Valentino Rossi's crash has started a social media frenzy.

Valentino Rossi broke his right leg whilst training –  this ensured two things!

Firstly, it ended his vision of winning another MotoGP title this year. And second, it started a social media frenzy on why he is risking his career by training on dirt bikes, because “doesn’t he know they are dangerous to ride”.

This is not the first and definitely won’t be last time a road rider has and will be laid from a “dirt bike training incident”.

With that out of the way let’s address the subject with a bit more thought.

It is often forgotten that professional road racers spend little time doing what they get paid to do than just about any other professional athlete. How many days a does year go by without a soccer player kicking a ball or a baseball player shooting some hoops? Yet MotoGP and World Superbike riders literally get to ride their true race bikes on the tracks where they compete for just a very limited number of days a year.

Finding alternative training methods which allow them to hone their skill set and to stay in shape that allows the rider to go faster than all other humans on the planet for 40 grueling minutes while sweating in leathers. Two of the most popular ways to train are riding bicycles and riding motocross or flat track. Each of these activities has its own dangers, as we saw with Nicky Hayden this year on his bicycle or Rossi this week riding an off-road motorcycle.

Bicycling is great cardiovascular exercise and builds leg muscles the racers need. Riding on a stationary bike in a gym is another alternative, but they are human, and that is boring.
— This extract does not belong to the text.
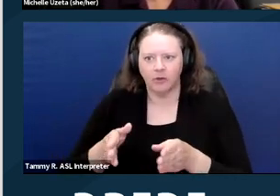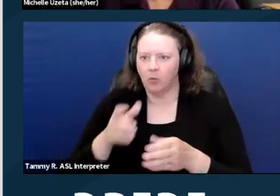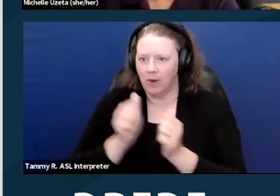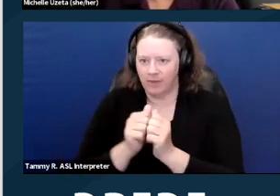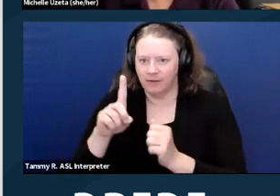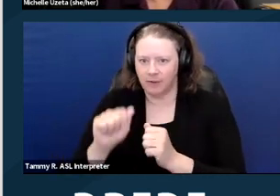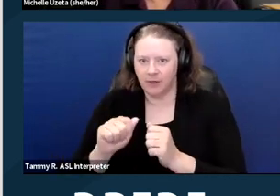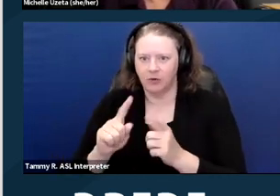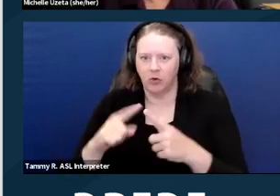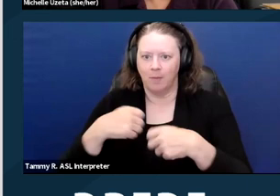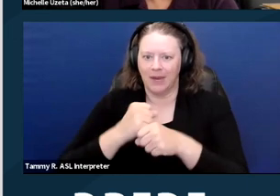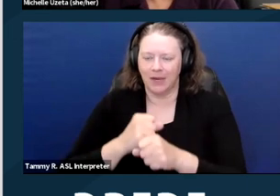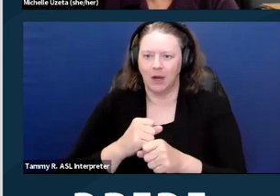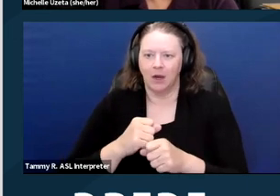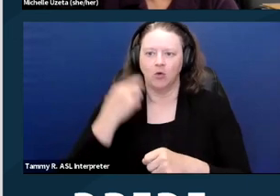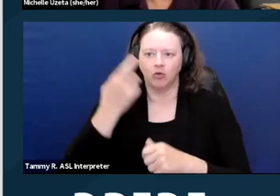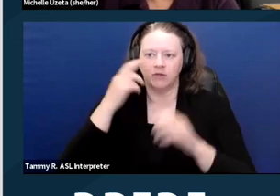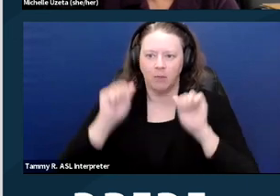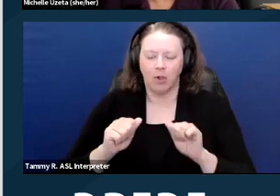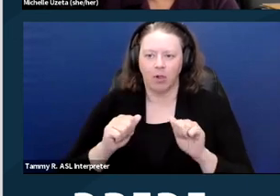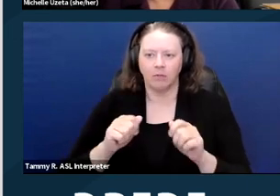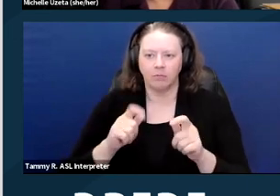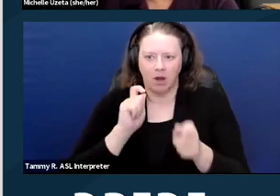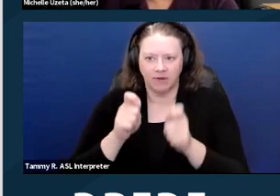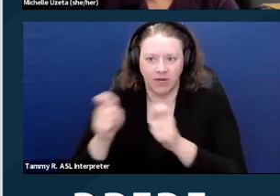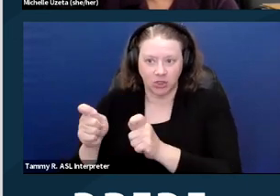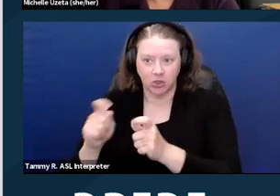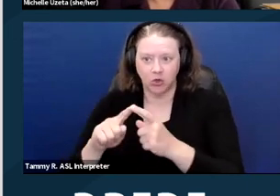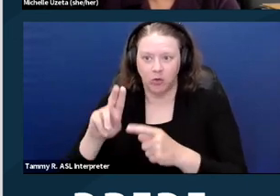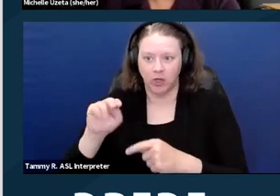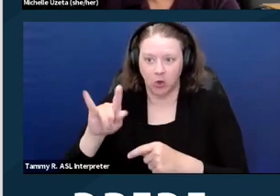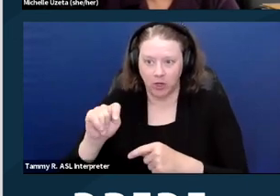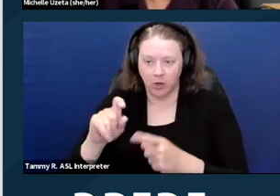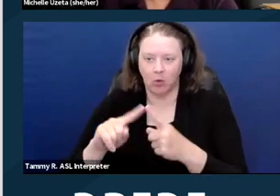to their unit or common areas. And a reasonable modification is generally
Riding dirt bikes at speed is not only a great workout — there’s a reason motocross riders are among the fittest athletes and it also gives the racer constant practice at controlling a sliding motorcycle on all those days they’re not allowed to ride the motorcycles and tracks where they compete.

Rossi has consistently proven previously that this training method at his ranch in his hometown in Italy, in the dirt is such an important component both for himself and the young Italian racers he is mentoring.

Leon Camier World Superbike competitor

Leon Camier, a British motorcycle racer (2005 British Supersport, 2009 British Superbike Champion and currently competing in the World Superbike series on an MV Augusta) is just one of the many current riders across all levels and skill sets that endorse that riding motocross make them better and more skilled riders.

Those fans who say the pros shouldn’t take those kinds of “risks,” by riding off-road, aren’t giving very much thought to the true likelihood of taking a racer, who thrives on competition and speed and challenge, and expecting him to live in a safety bubble the 300 or so days a year he’s not racing.